▸ Goal of the exercise:
In the entries below, count every line with the word "instrumente". Return only the count.

Page-level text extractions:

________

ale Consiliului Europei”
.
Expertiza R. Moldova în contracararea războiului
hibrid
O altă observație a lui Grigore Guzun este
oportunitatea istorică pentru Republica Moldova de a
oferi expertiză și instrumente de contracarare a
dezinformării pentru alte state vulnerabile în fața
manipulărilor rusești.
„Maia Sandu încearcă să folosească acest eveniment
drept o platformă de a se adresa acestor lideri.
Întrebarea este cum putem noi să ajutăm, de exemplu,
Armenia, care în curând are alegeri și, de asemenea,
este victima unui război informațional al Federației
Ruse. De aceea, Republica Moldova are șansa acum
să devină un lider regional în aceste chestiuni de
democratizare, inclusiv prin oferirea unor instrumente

________

▸ Written response:
2